=== What you will do ===
Swap "Трансформатор тока" for "Трансформатор напряжения" and write out all of the lines below again, changing nothing else. Leave the pictures out of your answer.

Top of Data records

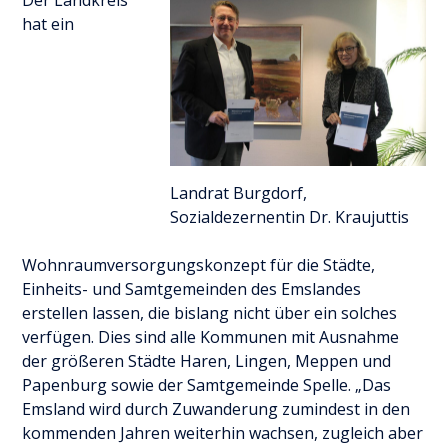
hat ein
Landrat Burgdorf,
Sozialdezernentin Dr. Kraujuttis
Wohnraumversorgungskonzept für die Städte,
Einheits- und Samtgemeinden des Emslandes
erstellen lassen, die bislang nicht über ein solches
verfügen. Dies sind alle Kommunen mit Ausnahme
der größeren Städte Haren, Lingen, Meppen und
Papenburg sowie der Samtgemeinde Spelle. „Das
Emsland wird durch Zuwanderung zumindest in den
kommenden Jahren weiterhin wachsen, zugleich aber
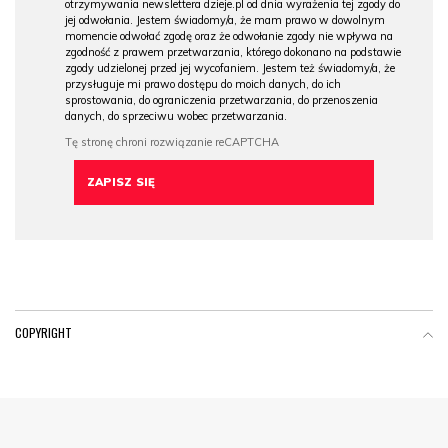
otrzymywania newslettera dzieje.pl od dnia wyrażenia tej zgody do
jej odwołania. Jestem świadomy/a, że mam prawo w dowolnym
momencie odwołać zgodę oraz że odwołanie zgody nie wpływa na
zgodność z prawem przetwarzania, którego dokonano na podstawie
zgody udzielonej przed jej wycofaniem. Jestem też świadomy/a, że
przysługuje mi prawo dostępu do moich danych, do ich
sprostowania, do ograniczenia przetwarzania, do przenoszenia
danych, do sprzeciwu wobec przetwarzania.
COPYRIGHT
Menu Footer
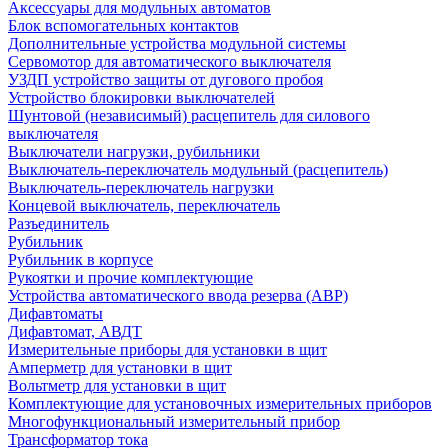
Аксессуары для модульных автоматов
Блок вспомогательных контактов
Дополнительные устройства модульной системы
Сервомотор для автоматического выключателя
УЗДП устройство защиты от дугового пробоя
Устройство блокировки выключателей
Шунтовой (независимый) расцепитель для силового
выключателя
Выключатели нагрузки, рубильники
Выключатель-переключатель модульный (расцепитель)
Выключатель-переключатель нагрузки
Концевой выключатель, переключатель
Разъединитель
Рубильник
Рубильник в корпусе
Рукоятки и прочие комплектующие
Устройства автоматического ввода резерва (АВР)
Дифавтоматы
Дифавтомат, АВДТ
Измерительные приборы для установки в щит
Амперметр для установки в щит
Вольтметр для установки в щит
Комплектующие для установочных измерительных приборов
Многофункциональный измерительный прибор
Трансформатор тока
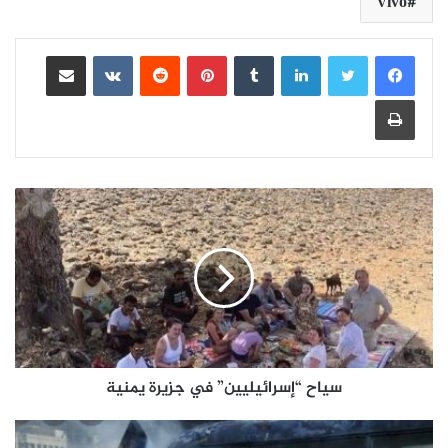
Vivo
لينكدإن
بينتيريست
مشاركة عبر البريد
طباعة
سياح “إسرائيليين” في جزيرة يمنية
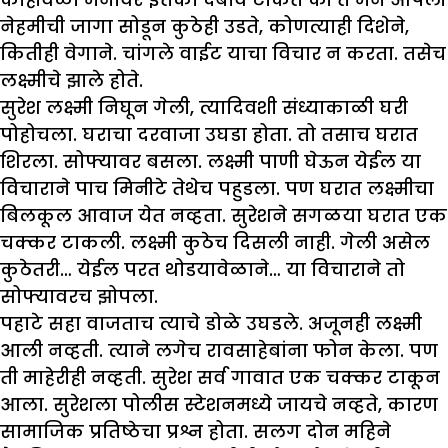
नेहमीची जागा सोडून कुठेही उडते, कोणत्याही दिशेने,
कितीही वेगाने. चांगले वाईट याचा विचार न करता. तसेच
लक्ष्मीचे झाले होते.
सुरेश लक्ष्मी निघून गेली, त्यादिवशी संध्याकाळी घरी
पोहोचला. घराचा दरवाजा उघडा होता. तो तसाच घरात
शिरला. सोफ्यावर बसला. लक्ष्मी पाणी घेऊन येईल या
विचाराने पाच मिनीटे तेथेच पहुडला. पण घरात लक्ष्मीचा
बिलकूल आवाज येत नव्हता. सुरेशने सगळया घरात एक
चक्कर टाकली. लक्ष्मी कुठेच दिसली नाही. गेली असेल
कुठेतरी… येईल परत थोडयावेळाने… या विचाराने तो
सोफ्यावरच झोपला.
पहाटे सहा वाजताच त्याचे डोळे उघडले. अजूनही लक्ष्मी
आली नव्हती. त्याने लगेच रावसाहेबांना फोन केला. पण
ती माहेरीही नव्हती. सुरेश सर्व गावात एक चक्कर टाकून
आला. सुरेशला पोलीस स्टेशनमध्ये जायचे नव्हते, कारण
सामाजिक प्रतिष्ठेचा प्रश्न होता. सलग दोन महिने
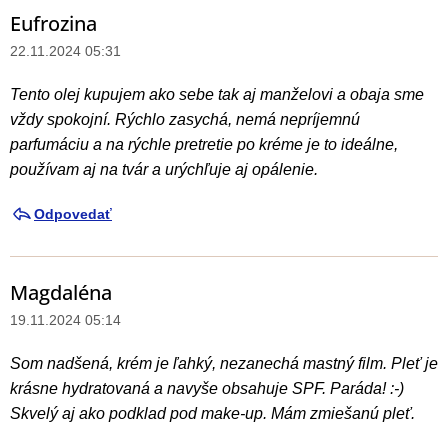
s
Eufrozina
k
22.11.2024 05:31
u
s
Tento olej kupujem ako sebe tak aj manželovi a obaja sme
i
vždy spokojní. Rýchlo zasychá, nemá nepríjemnú
í
parfumáciu a na rýchle pretretie po kréme je to ideálne,
používam aj na tvár a urýchľuje aj opálenie.
Odpovedať
Magdaléna
19.11.2024 05:14
Som nadšená, krém je ľahký, nezanechá mastný film. Pleť je
krásne hydratovaná a navyše obsahuje SPF. Paráda! :-)
Skvelý aj ako podklad pod make-up. Mám zmiešanú pleť.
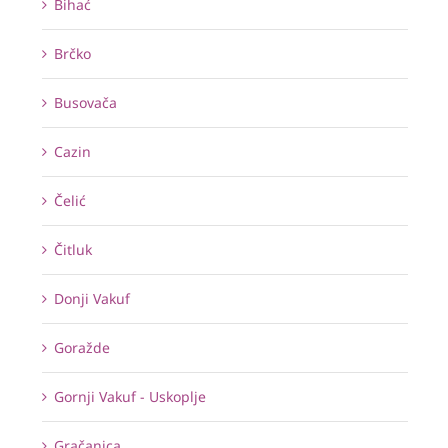
Bihać
Brčko
Busovača
Cazin
Čelić
Čitluk
Donji Vakuf
Goražde
Gornji Vakuf - Uskoplje
Gračanica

Bottom of Data records

=== Output of the task ===
hat ein
Landrat Burgdorf,
Sozialdezernentin Dr. Kraujuttis
Wohnraumversorgungskonzept für die Städte,
Einheits- und Samtgemeinden des Emslandes
erstellen lassen, die bislang nicht über ein solches
verfügen. Dies sind alle Kommunen mit Ausnahme
der größeren Städte Haren, Lingen, Meppen und
Papenburg sowie der Samtgemeinde Spelle. „Das
Emsland wird durch Zuwanderung zumindest in den
kommenden Jahren weiterhin wachsen, zugleich aber
otrzymywania newslettera dzieje.pl od dnia wyrażenia tej zgody do
jej odwołania. Jestem świadomy/a, że mam prawo w dowolnym
momencie odwołać zgodę oraz że odwołanie zgody nie wpływa na
zgodność z prawem przetwarzania, którego dokonano na podstawie
zgody udzielonej przed jej wycofaniem. Jestem też świadomy/a, że
przysługuje mi prawo dostępu do moich danych, do ich
sprostowania, do ograniczenia przetwarzania, do przenoszenia
danych, do sprzeciwu wobec przetwarzania.
COPYRIGHT
Menu Footer
Аксессуары для модульных автоматов
Блок вспомогательных контактов
Дополнительные устройства модульной системы
Сервомотор для автоматического выключателя
УЗДП устройство защиты от дугового пробоя
Устройство блокировки выключателей
Шунтовой (независимый) расцепитель для силового
выключателя
Выключатели нагрузки, рубильники
Выключатель-переключатель модульный (расцепитель)
Выключатель-переключатель нагрузки
Концевой выключатель, переключатель
Разъединитель
Рубильник
Рубильник в корпусе
Рукоятки и прочие комплектующие
Устройства автоматического ввода резерва (АВР)
Дифавтоматы
Дифавтомат, АВДТ
Измерительные приборы для установки в щит
Амперметр для установки в щит
Вольтметр для установки в щит
Комплектующие для установочных измерительных приборов
Многофункциональный измерительный прибор
Трансформатор напряжения
Vivo
لينكدإن
بينتيريست
مشاركة عبر البريد
طباعة
سياح “إسرائيليين” في جزيرة يمنية
नेहमीची जागा सोडून कुठेही उडते, कोणत्याही दिशेने,
कितीही वेगाने. चांगले वाईट याचा विचार न करता. तसेच
लक्ष्मीचे झाले होते.
सुरेश लक्ष्मी निघून गेली, त्यादिवशी संध्याकाळी घरी
पोहोचला. घराचा दरवाजा उघडा होता. तो तसाच घरात
शिरला. सोफ्यावर बसला. लक्ष्मी पाणी घेऊन येईल या
विचाराने पाच मिनीटे तेथेच पहुडला. पण घरात लक्ष्मीचा
बिलकूल आवाज येत नव्हता. सुरेशने सगळया घरात एक
चक्कर टाकली. लक्ष्मी कुठेच दिसली नाही. गेली असेल
कुठेतरी… येईल परत थोडयावेळाने… या विचाराने तो
सोफ्यावरच झोपला.
पहाटे सहा वाजताच त्याचे डोळे उघडले. अजूनही लक्ष्मी
आली नव्हती. त्याने लगेच रावसाहेबांना फोन केला. पण
ती माहेरीही नव्हती. सुरेश सर्व गावात एक चक्कर टाकून
आला. सुरेशला पोलीस स्टेशनमध्ये जायचे नव्हते, कारण
सामाजिक प्रतिष्ठेचा प्रश्न होता. सलग दोन महिने
s
Eufrozina
k
22.11.2024 05:31
u
s
Tento olej kupujem ako sebe tak aj manželovi a obaja sme
i
vždy spokojní. Rýchlo zasychá, nemá nepríjemnú
í
parfumáciu a na rýchle pretretie po kréme je to ideálne,
používam aj na tvár a urýchľuje aj opálenie.
Odpovedať
Magdaléna
19.11.2024 05:14
Som nadšená, krém je ľahký, nezanechá mastný film. Pleť je
krásne hydratovaná a navyše obsahuje SPF. Paráda! :-)
Skvelý aj ako podklad pod make-up. Mám zmiešanú pleť.
Bihać
Brčko
Busovača
Cazin
Čelić
Čitluk
Donji Vakuf
Goražde
Gornji Vakuf - Uskoplje
Gračanica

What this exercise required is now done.